(TASK REQUIREMENTS) In the listing below, the lines starting with the line with "focal_35mm: 60" and going on through the line with "exposure_s: 1/240" are to be reproduced exactly, and only those.
------
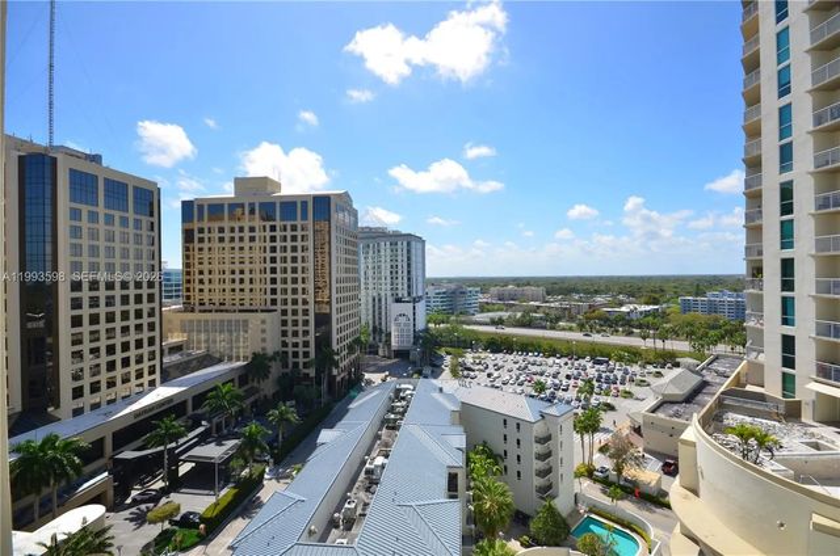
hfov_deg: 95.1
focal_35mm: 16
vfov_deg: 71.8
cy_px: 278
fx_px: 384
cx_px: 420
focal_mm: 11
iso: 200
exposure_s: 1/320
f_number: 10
------
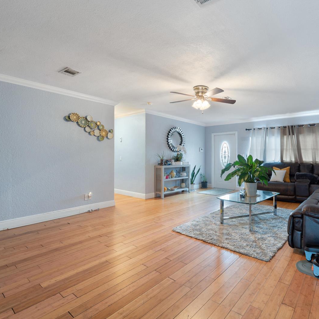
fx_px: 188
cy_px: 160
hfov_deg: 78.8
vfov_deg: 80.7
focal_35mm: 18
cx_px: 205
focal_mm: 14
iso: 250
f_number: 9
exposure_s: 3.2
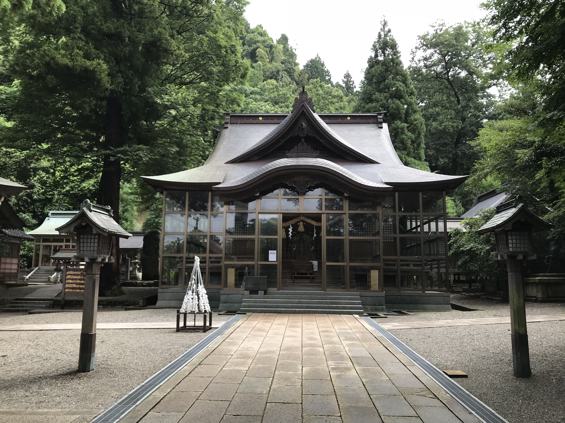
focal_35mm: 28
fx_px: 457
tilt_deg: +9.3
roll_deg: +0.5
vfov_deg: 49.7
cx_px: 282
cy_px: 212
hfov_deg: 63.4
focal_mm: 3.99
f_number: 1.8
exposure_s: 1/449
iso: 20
------
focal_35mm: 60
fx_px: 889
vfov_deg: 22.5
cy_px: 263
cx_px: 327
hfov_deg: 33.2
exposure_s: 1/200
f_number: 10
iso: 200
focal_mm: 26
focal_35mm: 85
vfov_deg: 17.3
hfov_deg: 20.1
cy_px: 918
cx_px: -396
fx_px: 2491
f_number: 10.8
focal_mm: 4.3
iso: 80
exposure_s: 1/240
------
(RESPONSE AREA)
focal_35mm: 60
fx_px: 889
vfov_deg: 22.5
cy_px: 263
cx_px: 327
hfov_deg: 33.2
exposure_s: 1/200
f_number: 10
iso: 200
focal_mm: 26
focal_35mm: 85
vfov_deg: 17.3
hfov_deg: 20.1
cy_px: 918
cx_px: -396
fx_px: 2491
f_number: 10.8
focal_mm: 4.3
iso: 80
exposure_s: 1/240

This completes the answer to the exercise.